Campagna proved to be an ingenious survivor. She’s now a College of Southern Nevada student and plans to try out for the basketball team when she transfers to a four-year university next year.

• • •

Boutin punches in the county’s child abuse hotline number on her pink cell phone.

“I’m calling to report neglect,” she says, and answers a slew of questions — names and contact information, whether the kids have been in foster care in the past, and whether there are allegations of abuse.

Then she dials up the kids’ mothers. When Boutin tells Vanessa’s mom that her kids are at the drop-in center, the mother shows no concern or curiosity. “I’m not coming to get ’em,” she says when Boutin says the kids will be at Child Haven later.

Amber’s mom promises to fetch her kids.

Boutin heads to the upstairs game room to sell the kids on the county shelter. The boys stop their air hockey game long enough to groan in protest when Boutin argues that Child Haven is the best place for them. The younger boy has been there before. But finally they all agree they’ll go.

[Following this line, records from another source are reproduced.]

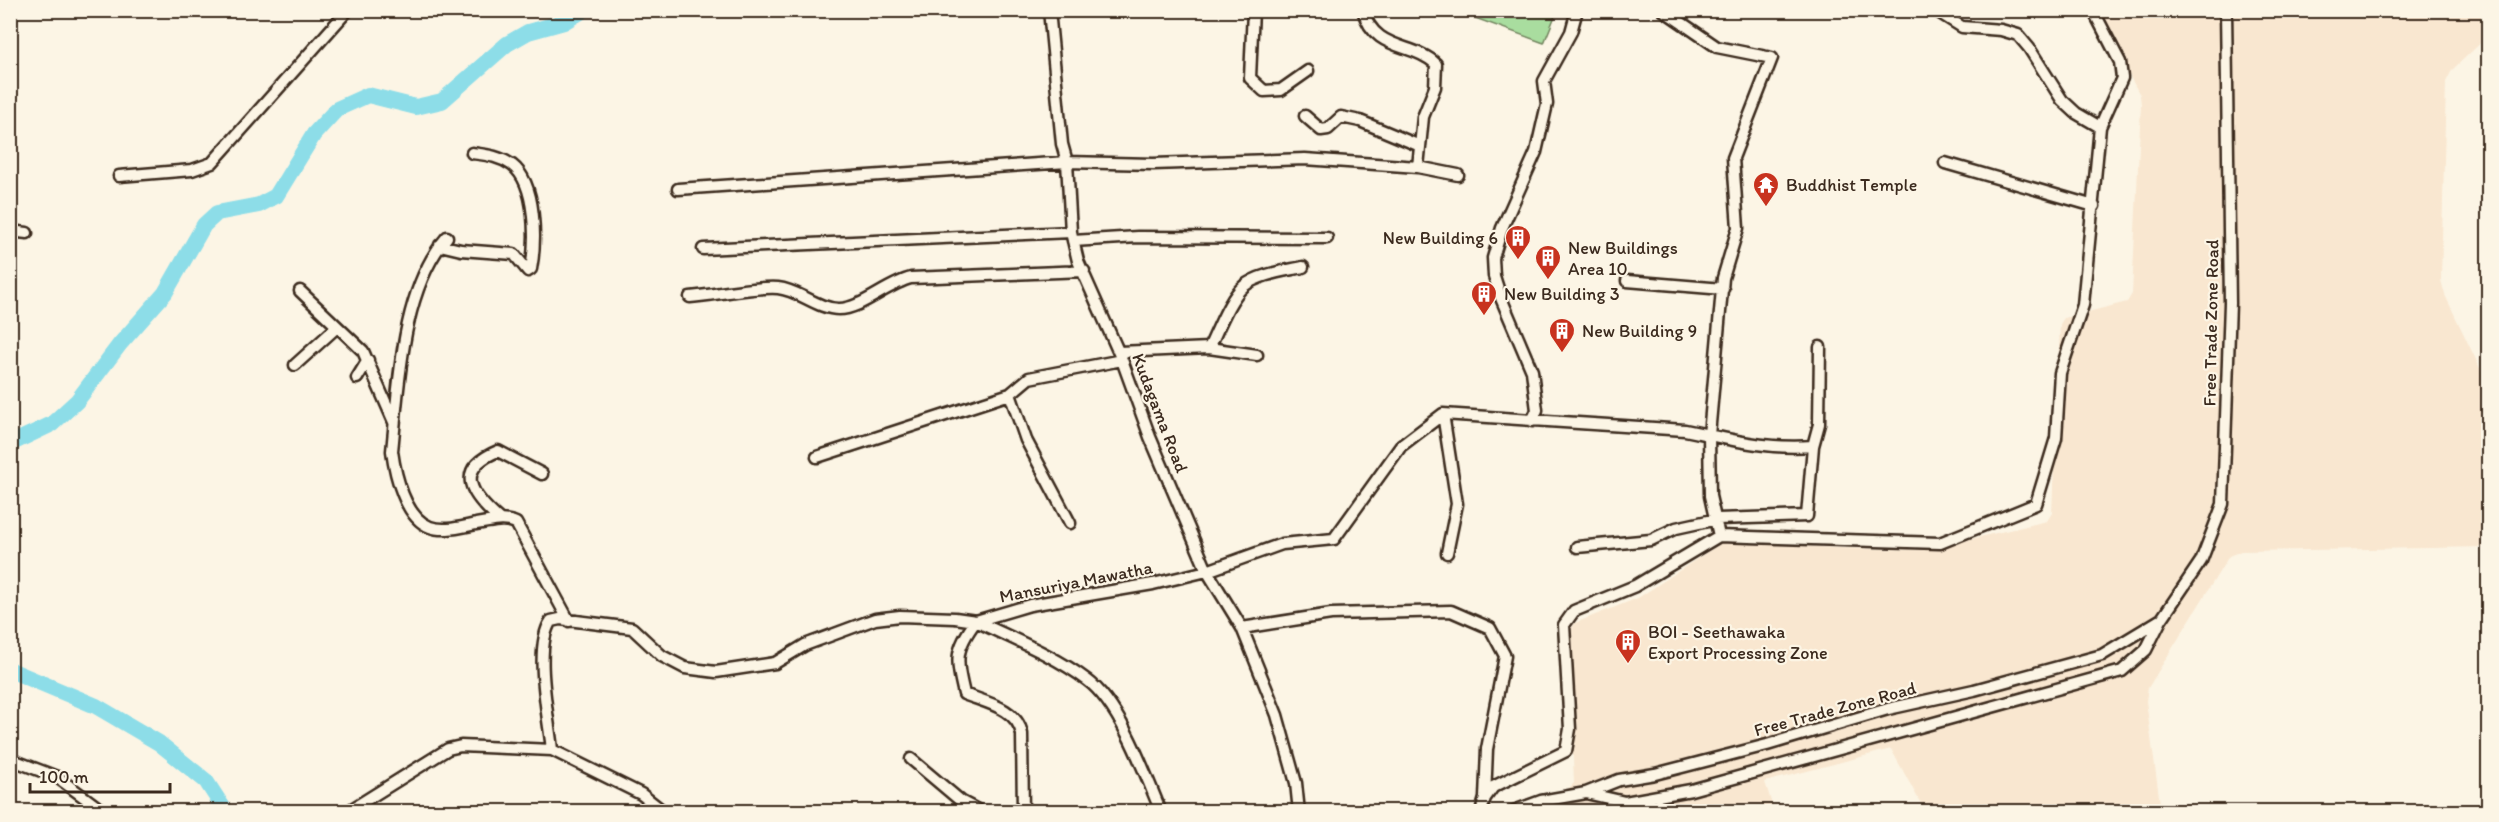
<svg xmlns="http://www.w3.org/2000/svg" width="2499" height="822" viewBox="0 0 2499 822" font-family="Itim,sans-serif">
	<rect width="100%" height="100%" fill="#fcf5e5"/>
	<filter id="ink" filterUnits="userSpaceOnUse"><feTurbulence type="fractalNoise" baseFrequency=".0167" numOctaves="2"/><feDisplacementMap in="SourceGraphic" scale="12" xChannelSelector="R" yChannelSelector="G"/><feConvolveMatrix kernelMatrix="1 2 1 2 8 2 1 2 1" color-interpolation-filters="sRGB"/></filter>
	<g filter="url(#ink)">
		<!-- built -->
		<path fill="#f9e7d0" d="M2094 11H2488V36L2452 70 2446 82 2441 280 2445 295 2488 385V547L2241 551 2229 556 2148 688 2146 701 2161 811H1925L1891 749 1765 782 1774 811 1545 812 1574 783 1568 634 1575 623 1638 598 1724 541 1838 548 1924 550 2047 521 2052 513 2060 324 2064 318 2127 302 2132 294 2141 105 2140 95Z"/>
		<!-- green -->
		<path fill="#a9dd9f" stroke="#72845e" stroke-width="1.5" d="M1456 11H1557L1544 43Z"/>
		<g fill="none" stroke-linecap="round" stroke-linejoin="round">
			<!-- river -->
			<path stroke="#8ddde8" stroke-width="16" d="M10 444 52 424 77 401 120 344 165 293 204 225 217 213 259 205 276 196 314 134 337 109 368 95 416 107 442 101 507 44 528 32 564 22 584 10
				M10 670 96 706 159 743 206 781 226 812"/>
			<defs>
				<path id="minor" d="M1049 10 1062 144 1067 162 1071 232 1078 261 1122 360 1150 437 1207 571 1242 628 1277 715 1296 783 1299 812
					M1253 10 1250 78 1264 91 1281 90 1308 71
					M1363 10C1374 52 1413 42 1436 64L1435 87 1423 117 1418 167
					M1663 10 1717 47 1772 58 1733 158 1738 228 1723 278 1709 435C1744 443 1777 449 1813 446L1819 424 1820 347
					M1935 10 1962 27 2001 30 2018 35 2029 48 2062 100 2076 113 2100 127
					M1305 116 1321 130 1328 129 1341 117 1360 121 1420 146
					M1945 163 2094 206
					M119 176 192 170 212 163 348 10
					M678 189 1067 162 1153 164 1305 159 1418 167 1458 175
					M10 231 27 233
					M447 237C401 291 399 383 392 451 395 474 405 518 430 527 443 532 463 527 476 524 491 522 503 517 516 523L569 621
					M1073 241 1138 237 1327 238
					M440 245 461 250 514 254 528 271 531 269C536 242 537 184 512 165 499 156 487 155 472 153
					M703 249 1071 232
					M1627 281 1723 289
					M300 291 363 351 394 422
					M690 297C713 295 758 286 778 288 799 290 817 309 839 309 861 309 887 284 911 278L1084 271
					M1209 348 1257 355
					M1119 352 1209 348C1217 332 1230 297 1244 286 1259 274 1285 271 1303 267
					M295 365 337 327
					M357 378 368 360
					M1010 394 1026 440 1070 523
					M1443 414 1457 504 1447 553
					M1532 421 1537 410 1532 371 1501 298 1494 276 1493 258 1502 228 1536 152 1547 104 1544 81 1571 32 1577 10
					M817 457 1010 394 1029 378 1122 360
					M500 520C472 496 452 470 498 451L542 474
					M1577 547 1651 540 1676 528 1717 519 1807 516 1813 446
					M1242 628 1331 614 1451 611 1490 628 1505 656 1487 749 1485 798
					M552 750C549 719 533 647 551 621L560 619 632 628 662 656 685 668 716 672 775 663 805 645 875 619 900 616 955 618 976 621C954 650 956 660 964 694 987 703 1017 708 1022 734L1023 812
					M10 759 57 777 104 812
					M911 759 962 802 981 812
					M1586 793 1625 802 1691 790 2122 671 2146 650 2161 620 2201 561 2223 504 2230 303 2226 10
					M347 812 448 749 461 746 552 750 641 794 664 812
					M1161 812C1145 773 1120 704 1087 680 1054 655 1013 639 976 621L1030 605 1153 584 1207 571 1282 544 1334 539 1401 446 1443 414 1685 430 1709 435 1710 496 1719 536
					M1481 812 1485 798 1493 787 1566 751 1570 729 1564 625 1574 611 1635 586 1719 536 1940 543 2036 504 2056 438 2060 373 2083 305 2100 127 2122 78 2120 62 2093 10
					M1511 812 1541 801 1586 793 1619 780 1655 774 1767 745 1888 709 1974 690 2102 655 2160 620"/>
			</defs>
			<!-- minor casing -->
			<use href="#minor" stroke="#3b2a1e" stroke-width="15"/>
			<!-- minor -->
			<use href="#minor" stroke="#fcf5e5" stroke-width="10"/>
		</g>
	</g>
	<!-- icons -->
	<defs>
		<symbol id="temple-pin" viewBox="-11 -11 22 30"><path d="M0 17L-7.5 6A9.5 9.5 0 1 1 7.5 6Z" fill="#c8321e" stroke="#fcf5e5"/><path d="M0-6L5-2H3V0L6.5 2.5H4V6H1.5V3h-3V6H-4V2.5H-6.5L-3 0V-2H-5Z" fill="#fff"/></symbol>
		<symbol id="building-pin" viewBox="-11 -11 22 30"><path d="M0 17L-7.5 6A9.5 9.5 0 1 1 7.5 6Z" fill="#c8321e" stroke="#fcf5e5"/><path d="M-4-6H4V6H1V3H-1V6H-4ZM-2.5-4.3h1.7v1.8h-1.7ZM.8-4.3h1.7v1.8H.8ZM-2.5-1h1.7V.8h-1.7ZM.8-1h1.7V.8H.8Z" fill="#fff"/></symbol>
	</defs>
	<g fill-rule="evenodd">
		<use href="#temple-pin" x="1751" y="170" width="30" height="40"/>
		<use href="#building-pin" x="1503" y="223" width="30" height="40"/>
		<use href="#building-pin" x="1533" y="243" width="30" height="40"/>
		<use href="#building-pin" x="1469" y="279" width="30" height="40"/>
		<use href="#building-pin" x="1547" y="316" width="30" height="40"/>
		<use href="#building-pin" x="1613" y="627" width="30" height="40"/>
	</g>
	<g text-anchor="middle" stroke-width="4.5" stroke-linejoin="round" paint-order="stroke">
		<!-- poi labels -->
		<g font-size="18" fill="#3b2a1e" stroke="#fcf5e5" text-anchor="start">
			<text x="1786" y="191">Buddhist Temple</text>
			<text x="1498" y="244" text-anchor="end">New Building 6</text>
			<text x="1568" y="254">New Buildings<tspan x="1568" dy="21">Area 10</tspan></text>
			<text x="1504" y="300">New Building 3</text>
			<text x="1582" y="337">New Building 9</text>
			<text x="1648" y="638">BOI - Seethawaka<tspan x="1648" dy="21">Export Processing Zone</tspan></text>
		</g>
		<!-- street labels -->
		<g font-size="18" fill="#3b2a1e" stroke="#fcf5e5">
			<text transform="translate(2211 323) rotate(-89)" y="6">Free Trade Zone Road</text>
			<text transform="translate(1160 413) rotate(69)" y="6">Kudagama Road</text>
			<text transform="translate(1076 582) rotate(-11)" y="6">Mansuriya Mawatha</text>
			<text transform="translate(1835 709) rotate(-15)" y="6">Free Trade Zone Road</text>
		</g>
	</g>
	<!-- margin -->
	<rect width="2499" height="822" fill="none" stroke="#fcf5e5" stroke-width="36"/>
	<rect x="18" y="18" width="2463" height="786" fill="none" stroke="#3b2a1e" stroke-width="2" filter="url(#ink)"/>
	<!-- scale -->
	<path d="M30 783v9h140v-9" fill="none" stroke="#3b2a1e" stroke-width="3"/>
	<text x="39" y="783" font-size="18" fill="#3b2a1e" stroke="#fcf5e5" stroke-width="4.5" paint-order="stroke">100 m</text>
</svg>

Boutin admonishes Klouda, who’s loading the four into her car, to stand firm with the county when she delivers the kids. Boutin is concerned that Child Haven will refuse to take the children, but Klouda successfully books them into the county shelter’s reception center.

A week later, Nevada Partnership staffers call to check on the four children. There’s no record of them in the system.

Christine Skorupski, a Family Services Department spokeswoman, said the kids are back at home. Investigators determined the kids had not been kicked out by their moms, and deemed their home suitable. Case closed.

But Boutin didn’t agree. “It’s apparent they live in a neglectful home,” Boutin says. “Amber is a classic example of a kid who’ll be on the streets. I’ll bet my life she’ll be back in our drop-in center by Christmas.”